Aim of the task =
In the data that follows, find the line with "#### Holiday Coverage"; transcribe it, every later line up to the one with "- Escalation: [Who to contact]", and that line as well, exactly and with no others.

Given data =
==============================
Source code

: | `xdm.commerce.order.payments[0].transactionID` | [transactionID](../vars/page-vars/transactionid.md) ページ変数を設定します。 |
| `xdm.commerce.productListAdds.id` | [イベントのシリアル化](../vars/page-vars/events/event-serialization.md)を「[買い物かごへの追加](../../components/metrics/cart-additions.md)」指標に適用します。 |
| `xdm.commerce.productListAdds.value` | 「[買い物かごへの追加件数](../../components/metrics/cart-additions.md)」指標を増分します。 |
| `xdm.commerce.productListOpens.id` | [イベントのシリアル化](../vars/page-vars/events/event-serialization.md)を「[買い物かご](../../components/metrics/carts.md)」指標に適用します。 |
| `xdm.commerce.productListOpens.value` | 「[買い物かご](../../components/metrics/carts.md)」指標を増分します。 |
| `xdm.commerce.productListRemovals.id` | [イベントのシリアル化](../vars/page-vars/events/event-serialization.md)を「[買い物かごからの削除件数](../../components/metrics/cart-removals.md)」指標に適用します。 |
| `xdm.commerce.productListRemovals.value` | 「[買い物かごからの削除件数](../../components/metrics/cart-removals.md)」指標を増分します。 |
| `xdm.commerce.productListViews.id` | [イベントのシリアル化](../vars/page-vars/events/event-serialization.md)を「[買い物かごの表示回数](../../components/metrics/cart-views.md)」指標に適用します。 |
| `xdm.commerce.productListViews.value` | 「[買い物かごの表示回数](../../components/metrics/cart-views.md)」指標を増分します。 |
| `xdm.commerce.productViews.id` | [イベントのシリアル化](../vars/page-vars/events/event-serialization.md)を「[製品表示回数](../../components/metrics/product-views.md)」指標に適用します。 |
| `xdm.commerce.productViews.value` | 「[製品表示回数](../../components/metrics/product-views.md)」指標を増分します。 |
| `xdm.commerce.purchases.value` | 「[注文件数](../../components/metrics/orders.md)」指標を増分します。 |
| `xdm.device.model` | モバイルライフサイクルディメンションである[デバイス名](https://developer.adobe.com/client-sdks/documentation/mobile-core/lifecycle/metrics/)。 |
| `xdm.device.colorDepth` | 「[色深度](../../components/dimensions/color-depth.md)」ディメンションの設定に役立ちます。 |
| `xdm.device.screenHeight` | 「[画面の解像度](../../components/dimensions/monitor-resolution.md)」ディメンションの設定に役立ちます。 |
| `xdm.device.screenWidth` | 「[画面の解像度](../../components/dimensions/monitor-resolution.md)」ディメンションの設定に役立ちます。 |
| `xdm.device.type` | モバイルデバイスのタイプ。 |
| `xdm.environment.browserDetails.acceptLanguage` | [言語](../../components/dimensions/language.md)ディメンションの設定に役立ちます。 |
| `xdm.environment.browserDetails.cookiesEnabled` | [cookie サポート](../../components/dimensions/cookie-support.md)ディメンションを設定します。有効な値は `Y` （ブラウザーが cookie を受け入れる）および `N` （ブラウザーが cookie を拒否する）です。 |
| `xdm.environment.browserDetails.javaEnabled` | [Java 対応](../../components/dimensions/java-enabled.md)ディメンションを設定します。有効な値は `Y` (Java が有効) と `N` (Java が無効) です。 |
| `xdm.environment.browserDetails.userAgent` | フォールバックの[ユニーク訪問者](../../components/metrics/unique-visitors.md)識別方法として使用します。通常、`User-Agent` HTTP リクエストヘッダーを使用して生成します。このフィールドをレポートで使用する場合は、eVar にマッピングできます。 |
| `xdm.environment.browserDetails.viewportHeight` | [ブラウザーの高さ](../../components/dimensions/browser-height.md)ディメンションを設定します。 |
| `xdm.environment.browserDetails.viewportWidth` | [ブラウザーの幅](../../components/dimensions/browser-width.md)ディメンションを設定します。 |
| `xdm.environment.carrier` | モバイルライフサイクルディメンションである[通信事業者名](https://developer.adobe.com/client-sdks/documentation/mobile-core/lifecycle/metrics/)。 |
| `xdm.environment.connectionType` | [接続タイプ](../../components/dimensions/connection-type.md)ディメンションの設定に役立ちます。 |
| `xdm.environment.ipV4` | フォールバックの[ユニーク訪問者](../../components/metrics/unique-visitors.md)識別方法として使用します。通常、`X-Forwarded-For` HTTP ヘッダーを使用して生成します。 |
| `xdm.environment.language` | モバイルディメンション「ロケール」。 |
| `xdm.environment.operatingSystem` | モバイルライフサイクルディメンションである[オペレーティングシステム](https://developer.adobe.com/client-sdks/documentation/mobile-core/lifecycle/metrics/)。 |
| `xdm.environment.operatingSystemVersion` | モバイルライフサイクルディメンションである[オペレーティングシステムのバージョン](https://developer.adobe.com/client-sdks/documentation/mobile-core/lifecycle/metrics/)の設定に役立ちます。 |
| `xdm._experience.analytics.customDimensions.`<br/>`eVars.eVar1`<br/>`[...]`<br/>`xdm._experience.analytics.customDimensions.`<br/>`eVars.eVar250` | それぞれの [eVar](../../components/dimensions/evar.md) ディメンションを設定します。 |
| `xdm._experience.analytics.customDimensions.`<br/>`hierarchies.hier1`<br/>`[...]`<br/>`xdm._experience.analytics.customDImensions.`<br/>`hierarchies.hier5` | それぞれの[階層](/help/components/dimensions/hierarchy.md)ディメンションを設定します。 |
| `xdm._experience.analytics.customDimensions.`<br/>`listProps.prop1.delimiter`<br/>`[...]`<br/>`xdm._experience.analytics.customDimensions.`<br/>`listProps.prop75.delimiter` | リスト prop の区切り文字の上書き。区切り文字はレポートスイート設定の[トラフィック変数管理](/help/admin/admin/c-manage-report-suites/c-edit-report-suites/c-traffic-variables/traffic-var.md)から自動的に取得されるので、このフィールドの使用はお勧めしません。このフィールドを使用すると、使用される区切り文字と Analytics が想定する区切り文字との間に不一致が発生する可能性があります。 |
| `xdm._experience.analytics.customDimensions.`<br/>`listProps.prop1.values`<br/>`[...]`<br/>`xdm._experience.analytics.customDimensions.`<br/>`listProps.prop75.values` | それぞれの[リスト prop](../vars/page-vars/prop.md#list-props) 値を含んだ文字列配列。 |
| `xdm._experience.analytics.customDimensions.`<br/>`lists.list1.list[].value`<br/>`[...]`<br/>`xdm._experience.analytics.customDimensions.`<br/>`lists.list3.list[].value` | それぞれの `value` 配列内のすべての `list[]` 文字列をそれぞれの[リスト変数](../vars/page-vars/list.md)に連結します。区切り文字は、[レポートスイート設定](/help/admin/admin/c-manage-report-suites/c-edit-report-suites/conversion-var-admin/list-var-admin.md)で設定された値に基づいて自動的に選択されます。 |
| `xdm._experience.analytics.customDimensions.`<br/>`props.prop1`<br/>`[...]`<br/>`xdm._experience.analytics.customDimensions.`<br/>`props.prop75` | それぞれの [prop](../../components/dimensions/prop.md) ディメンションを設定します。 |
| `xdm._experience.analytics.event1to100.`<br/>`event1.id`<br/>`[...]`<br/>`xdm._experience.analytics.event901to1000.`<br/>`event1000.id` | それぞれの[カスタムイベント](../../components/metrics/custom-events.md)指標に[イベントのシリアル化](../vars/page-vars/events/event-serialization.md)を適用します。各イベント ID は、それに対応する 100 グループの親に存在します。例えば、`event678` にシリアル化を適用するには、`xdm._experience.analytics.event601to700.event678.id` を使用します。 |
==============================
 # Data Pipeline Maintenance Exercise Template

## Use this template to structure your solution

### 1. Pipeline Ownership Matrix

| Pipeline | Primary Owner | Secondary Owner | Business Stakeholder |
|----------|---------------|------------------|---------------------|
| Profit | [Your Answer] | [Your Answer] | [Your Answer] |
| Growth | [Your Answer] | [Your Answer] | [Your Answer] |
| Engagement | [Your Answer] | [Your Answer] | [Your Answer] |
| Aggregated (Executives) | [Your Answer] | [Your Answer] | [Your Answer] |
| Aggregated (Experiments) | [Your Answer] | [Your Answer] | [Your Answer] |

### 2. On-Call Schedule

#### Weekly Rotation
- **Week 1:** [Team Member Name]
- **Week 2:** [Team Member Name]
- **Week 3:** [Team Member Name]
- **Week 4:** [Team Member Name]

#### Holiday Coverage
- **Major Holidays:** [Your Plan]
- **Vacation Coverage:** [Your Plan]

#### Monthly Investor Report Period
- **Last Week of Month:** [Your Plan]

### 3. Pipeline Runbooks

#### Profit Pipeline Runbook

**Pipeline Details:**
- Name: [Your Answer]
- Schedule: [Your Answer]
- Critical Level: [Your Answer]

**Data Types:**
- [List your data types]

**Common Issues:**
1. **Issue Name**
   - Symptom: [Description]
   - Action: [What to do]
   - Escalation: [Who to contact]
==============================
Task result =
#### Holiday Coverage
- **Major Holidays:** [Your Plan]
- **Vacation Coverage:** [Your Plan]

#### Monthly Investor Report Period
- **Last Week of Month:** [Your Plan]

### 3. Pipeline Runbooks

#### Profit Pipeline Runbook

**Pipeline Details:**
- Name: [Your Answer]
- Schedule: [Your Answer]
- Critical Level: [Your Answer]

**Data Types:**
- [List your data types]

**Common Issues:**
1. **Issue Name**
   - Symptom: [Description]
   - Action: [What to do]
   - Escalation: [Who to contact]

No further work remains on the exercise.